The Guardrails block exposes these fields in the workflow editor:

FieldTypeOptions
Content to validateLong text inputFree text or wired from upstream block
Validation typeDropdownValid JSON, Regex match, Hallucination check, PII detection
PII types to detectText inputComma-separated entity types (PERSON, EMAIL_ADDRESS, US_SSN, …)
PII actionDropdownBlock request, Mask PII
Detection methodDropdownRegex only (fast), LLM only (AI-powered), Hybrid (regex + LLM)
LanguageDropdownEnglish, Spanish, Italian, Polish, Finnish

Pairing with the Evaluator block

The Guardrails block is fail-closed — if it fails, the workflow takes the failure branch. The Evaluator block is scoring — it returns a score the workflow can branch on however it wants. Use Guardrails for hard gates, Evaluator for quality checks that drive retries or fallback paths.

Guardrails can run on any text input or output — it's not LLM-specific. Validate a user-uploaded document for PII before ingesting it into a knowledge base, for instance.
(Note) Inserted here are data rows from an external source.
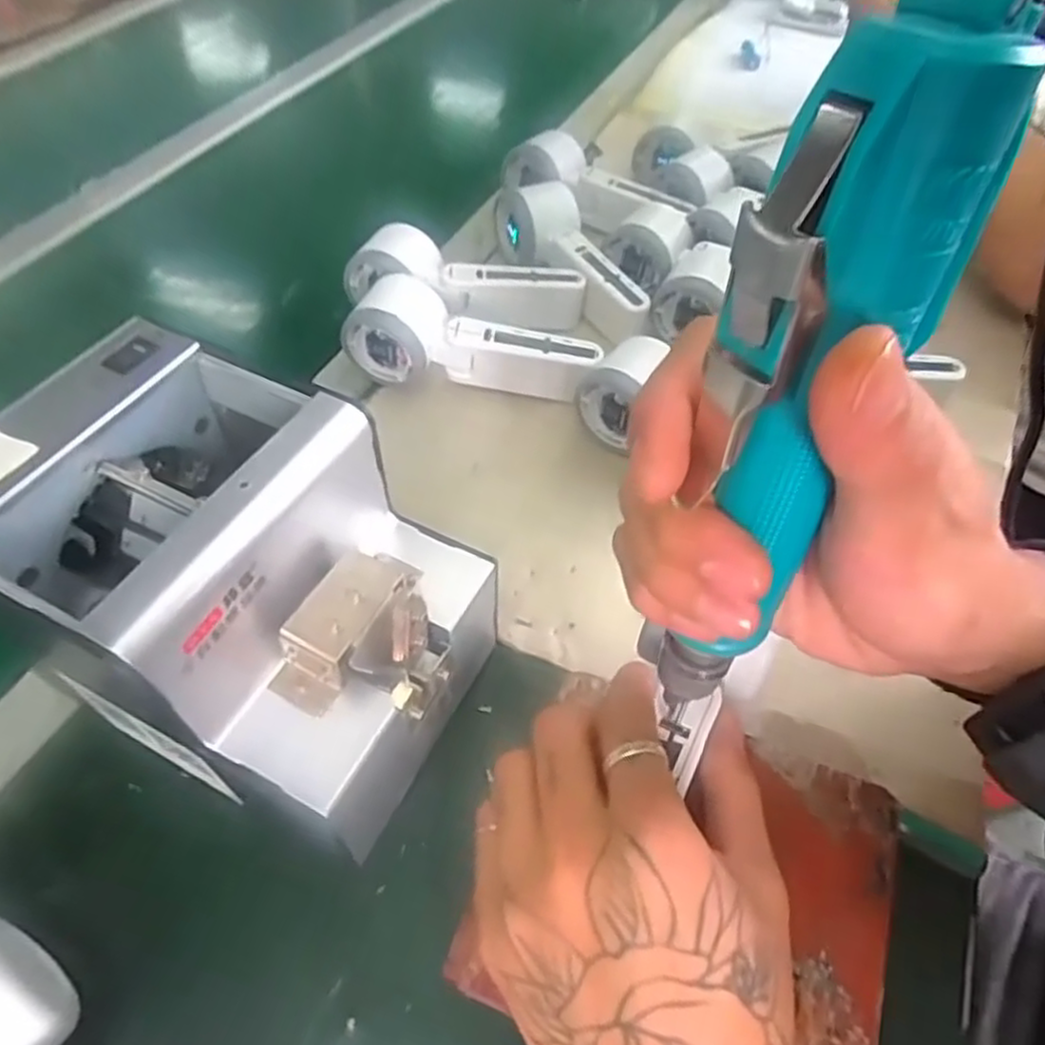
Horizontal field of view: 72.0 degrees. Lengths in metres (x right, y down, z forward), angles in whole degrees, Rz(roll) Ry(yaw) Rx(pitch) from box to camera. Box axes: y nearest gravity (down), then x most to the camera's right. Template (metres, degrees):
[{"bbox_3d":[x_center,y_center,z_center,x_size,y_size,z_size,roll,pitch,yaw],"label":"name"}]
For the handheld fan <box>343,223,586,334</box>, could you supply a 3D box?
[{"bbox_3d":[-0.041,-0.173,0.519,0.168,0.055,0.047,6,52,5],"label":"handheld fan"}]

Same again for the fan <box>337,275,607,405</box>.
[{"bbox_3d":[-0.042,-0.123,0.486,0.155,0.059,0.047,7,52,5],"label":"fan"}]

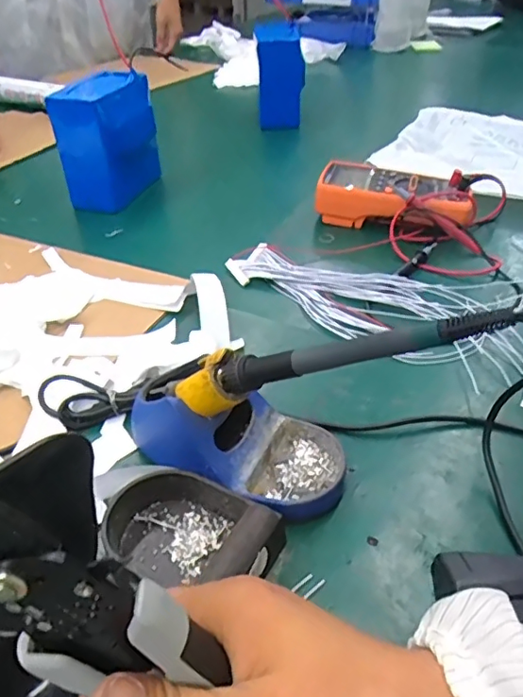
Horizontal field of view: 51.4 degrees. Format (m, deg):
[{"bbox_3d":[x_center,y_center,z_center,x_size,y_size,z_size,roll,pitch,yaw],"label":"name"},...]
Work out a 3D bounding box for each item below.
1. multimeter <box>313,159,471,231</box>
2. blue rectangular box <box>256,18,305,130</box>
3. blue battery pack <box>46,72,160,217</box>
[{"bbox_3d":[0.161,-0.174,0.671,0.179,0.065,0.090,14,42,19],"label":"multimeter"},{"bbox_3d":[0.033,-0.460,0.945,0.080,0.168,0.081,-1,39,1],"label":"blue rectangular box"},{"bbox_3d":[-0.205,-0.275,0.729,0.080,0.157,0.123,10,41,15],"label":"blue battery pack"}]

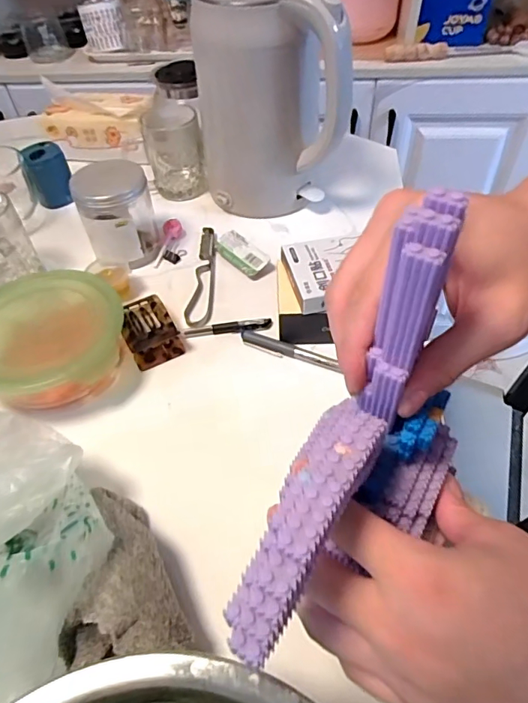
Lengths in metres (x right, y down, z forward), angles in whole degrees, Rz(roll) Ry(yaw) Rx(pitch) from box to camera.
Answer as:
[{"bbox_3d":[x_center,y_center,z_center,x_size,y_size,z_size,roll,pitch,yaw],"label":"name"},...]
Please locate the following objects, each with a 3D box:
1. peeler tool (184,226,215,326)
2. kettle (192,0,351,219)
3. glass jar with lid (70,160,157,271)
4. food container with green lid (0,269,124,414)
[{"bbox_3d":[-0.069,-0.093,0.557,0.027,0.010,0.170,0,49,3],"label":"peeler tool"},{"bbox_3d":[0.007,-0.302,0.568,0.172,0.246,0.123,-3,49,1],"label":"kettle"},{"bbox_3d":[-0.169,-0.160,0.555,0.078,0.108,0.077,-14,50,-9],"label":"glass jar with lid"},{"bbox_3d":[-0.208,-0.006,0.455,0.142,0.060,0.150,-7,49,-3],"label":"food container with green lid"}]

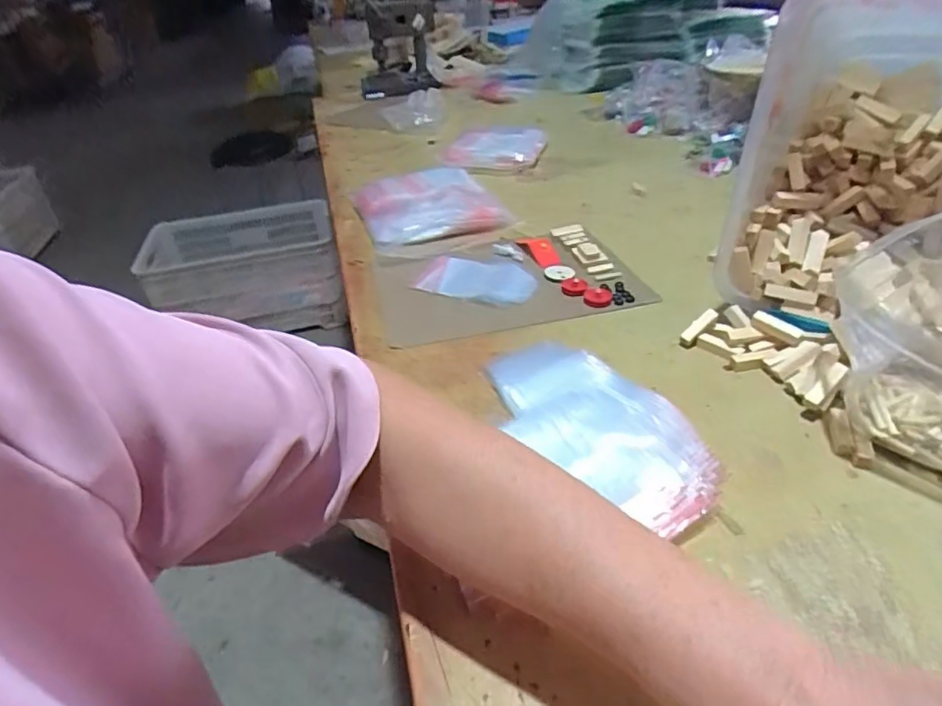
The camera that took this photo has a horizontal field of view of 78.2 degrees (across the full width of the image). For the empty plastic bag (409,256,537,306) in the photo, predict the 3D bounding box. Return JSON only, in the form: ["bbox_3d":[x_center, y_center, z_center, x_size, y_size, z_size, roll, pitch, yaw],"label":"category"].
[{"bbox_3d":[0.006,-0.085,0.657,0.130,0.008,0.098,10,38,21],"label":"empty plastic bag"}]

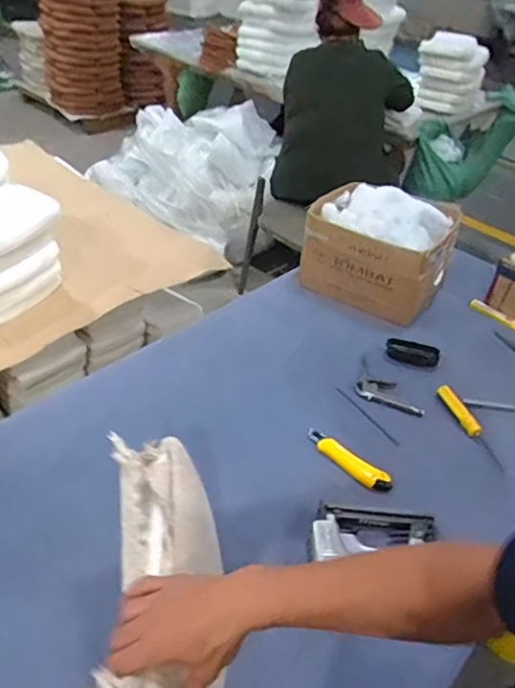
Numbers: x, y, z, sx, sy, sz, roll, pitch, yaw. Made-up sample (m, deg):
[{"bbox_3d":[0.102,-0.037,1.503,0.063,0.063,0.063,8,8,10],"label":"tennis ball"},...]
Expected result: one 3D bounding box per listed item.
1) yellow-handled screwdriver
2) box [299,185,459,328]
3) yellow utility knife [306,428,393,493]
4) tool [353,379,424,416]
[{"bbox_3d":[0.391,0.148,0.992,0.034,0.025,0.187,-9,41,-17],"label":"yellow-handled screwdriver"},{"bbox_3d":[0.271,-0.215,1.241,0.311,0.218,0.210,22,41,19],"label":"box"},{"bbox_3d":[0.156,0.199,0.925,0.165,0.019,0.037,32,46,29],"label":"yellow utility knife"},{"bbox_3d":[0.257,0.097,1.042,0.133,0.011,0.066,18,40,15],"label":"tool"}]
How we benchmark the platform DLP engine

Beyond the Guardrails block, Scrydon runs a platform-level DLP engine on every platform capability call (LLM completions, transcription, OCR, …) — scanning for PII entities and clearance-egress violations (classified content leaving toward a lower-cleared destination). Detection-quality claims are easy to make and hard to verify, so we measure this engine the same way we measure retrieval quality: against a public, third-party benchmark, with the harness in CI as a release gate — a release that regresses below the floors does not ship.

Measured on a 2,661-prompt English slice of ai4privacy/pii-masking-300k (pinned dataset revision, evaluated at build time — the dataset itself is never redistributed) plus an in-repo clearance-escalation bank:

CheckResultRelease floor
PII recall (graded entity types)95.7%≥ 90%
PII precision79.8%≥ 75%
Clearance egress — confidential tier recall100%≥ 95%
Clearance egress — secret tier recall100%≥ 99%

Per graded entity type: email 99.6%, IP address 99.5%, phone number 86.1% recall.

What we don't claim. The report carries a mandatory out-of-scope section listing detection categories the engine does not cover, with measured evidence rather than silence: free-text person names (NER territory — the regex heuristic measured 14% recall, so we do not grade it), free-form date-of-birth formats (3% — the engine claims ISO 8601 only), and format-generic national identifiers (27% — the engine claims specific jurisdictional formats such as US_SSN or BE_NRN, not arbitrary digit runs). Each is documented in the signed report artifact so auditors see the boundary, not a marketing number.